Records for this exercise
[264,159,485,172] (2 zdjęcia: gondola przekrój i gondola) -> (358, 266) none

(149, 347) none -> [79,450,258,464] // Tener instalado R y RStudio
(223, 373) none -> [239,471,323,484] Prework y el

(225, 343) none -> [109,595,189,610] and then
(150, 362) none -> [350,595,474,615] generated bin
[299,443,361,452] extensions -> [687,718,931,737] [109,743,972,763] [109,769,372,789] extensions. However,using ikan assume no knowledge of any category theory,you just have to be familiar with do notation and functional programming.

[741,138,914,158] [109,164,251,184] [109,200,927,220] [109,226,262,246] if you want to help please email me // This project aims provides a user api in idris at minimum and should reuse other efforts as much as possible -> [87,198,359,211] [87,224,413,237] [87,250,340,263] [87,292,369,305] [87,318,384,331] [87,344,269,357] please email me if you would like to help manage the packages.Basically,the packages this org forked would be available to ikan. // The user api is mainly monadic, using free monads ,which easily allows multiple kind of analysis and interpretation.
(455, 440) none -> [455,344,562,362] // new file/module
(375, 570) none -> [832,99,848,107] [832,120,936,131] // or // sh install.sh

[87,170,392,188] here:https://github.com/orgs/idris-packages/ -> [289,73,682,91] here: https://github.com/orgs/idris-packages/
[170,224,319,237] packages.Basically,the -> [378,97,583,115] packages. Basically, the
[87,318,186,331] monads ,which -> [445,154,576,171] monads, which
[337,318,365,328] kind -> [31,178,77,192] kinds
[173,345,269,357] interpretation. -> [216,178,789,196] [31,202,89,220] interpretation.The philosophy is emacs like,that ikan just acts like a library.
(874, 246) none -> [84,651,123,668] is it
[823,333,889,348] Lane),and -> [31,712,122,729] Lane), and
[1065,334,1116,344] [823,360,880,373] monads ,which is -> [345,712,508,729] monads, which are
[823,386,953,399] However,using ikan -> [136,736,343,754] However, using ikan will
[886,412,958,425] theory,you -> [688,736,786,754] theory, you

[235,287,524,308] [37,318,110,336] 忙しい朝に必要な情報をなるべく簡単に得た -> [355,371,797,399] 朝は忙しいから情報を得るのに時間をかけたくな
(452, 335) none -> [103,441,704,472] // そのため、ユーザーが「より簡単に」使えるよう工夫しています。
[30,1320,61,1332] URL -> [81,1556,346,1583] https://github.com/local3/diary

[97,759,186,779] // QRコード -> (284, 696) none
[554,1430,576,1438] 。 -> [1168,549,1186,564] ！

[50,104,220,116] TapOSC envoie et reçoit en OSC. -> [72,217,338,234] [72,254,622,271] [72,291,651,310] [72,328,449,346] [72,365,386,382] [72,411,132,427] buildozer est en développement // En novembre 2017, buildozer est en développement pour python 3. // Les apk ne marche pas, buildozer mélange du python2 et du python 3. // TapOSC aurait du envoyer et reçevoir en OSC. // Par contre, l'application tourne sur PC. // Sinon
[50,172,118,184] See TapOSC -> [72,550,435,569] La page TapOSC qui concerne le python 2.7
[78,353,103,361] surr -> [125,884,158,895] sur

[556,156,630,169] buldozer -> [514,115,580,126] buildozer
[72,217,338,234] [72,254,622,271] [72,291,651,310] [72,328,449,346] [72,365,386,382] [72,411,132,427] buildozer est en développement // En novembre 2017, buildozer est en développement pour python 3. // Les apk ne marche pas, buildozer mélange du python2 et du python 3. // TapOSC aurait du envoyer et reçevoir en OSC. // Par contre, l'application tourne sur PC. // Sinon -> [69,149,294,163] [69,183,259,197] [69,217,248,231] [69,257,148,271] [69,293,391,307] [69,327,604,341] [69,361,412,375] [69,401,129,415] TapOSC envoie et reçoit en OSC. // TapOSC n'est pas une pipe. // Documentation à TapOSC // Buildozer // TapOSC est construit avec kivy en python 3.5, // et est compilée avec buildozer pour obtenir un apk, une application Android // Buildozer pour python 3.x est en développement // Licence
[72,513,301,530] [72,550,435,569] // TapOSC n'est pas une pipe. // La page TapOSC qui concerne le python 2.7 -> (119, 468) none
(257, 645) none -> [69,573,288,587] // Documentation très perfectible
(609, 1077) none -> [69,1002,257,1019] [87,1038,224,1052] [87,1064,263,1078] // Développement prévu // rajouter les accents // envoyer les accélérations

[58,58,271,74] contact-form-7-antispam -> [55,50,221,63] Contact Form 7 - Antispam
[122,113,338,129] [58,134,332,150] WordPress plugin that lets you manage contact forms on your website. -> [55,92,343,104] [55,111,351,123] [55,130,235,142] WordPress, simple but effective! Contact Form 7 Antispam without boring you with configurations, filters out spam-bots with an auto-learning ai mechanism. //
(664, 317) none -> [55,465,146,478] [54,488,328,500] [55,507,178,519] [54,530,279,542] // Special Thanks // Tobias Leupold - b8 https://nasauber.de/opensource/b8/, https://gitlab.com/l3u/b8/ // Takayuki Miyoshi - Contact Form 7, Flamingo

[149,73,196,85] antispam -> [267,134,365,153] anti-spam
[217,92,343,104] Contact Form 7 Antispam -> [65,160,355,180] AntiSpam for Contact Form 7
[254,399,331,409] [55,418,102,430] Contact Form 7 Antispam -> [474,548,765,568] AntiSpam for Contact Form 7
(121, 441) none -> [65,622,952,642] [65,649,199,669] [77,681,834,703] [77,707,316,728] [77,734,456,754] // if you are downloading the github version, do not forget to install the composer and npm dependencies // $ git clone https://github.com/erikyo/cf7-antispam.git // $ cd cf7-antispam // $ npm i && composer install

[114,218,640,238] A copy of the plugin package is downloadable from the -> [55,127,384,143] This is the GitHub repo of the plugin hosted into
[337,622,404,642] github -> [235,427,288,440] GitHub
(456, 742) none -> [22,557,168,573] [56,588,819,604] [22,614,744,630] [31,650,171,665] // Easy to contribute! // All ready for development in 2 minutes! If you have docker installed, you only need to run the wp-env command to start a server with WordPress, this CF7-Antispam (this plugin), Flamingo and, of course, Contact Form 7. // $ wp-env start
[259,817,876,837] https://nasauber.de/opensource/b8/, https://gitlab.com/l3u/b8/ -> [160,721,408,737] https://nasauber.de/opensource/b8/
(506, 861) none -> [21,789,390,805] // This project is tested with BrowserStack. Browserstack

Task brief
In how many lines of the data does the string "pour" appear? Give only the number.

Answer below
2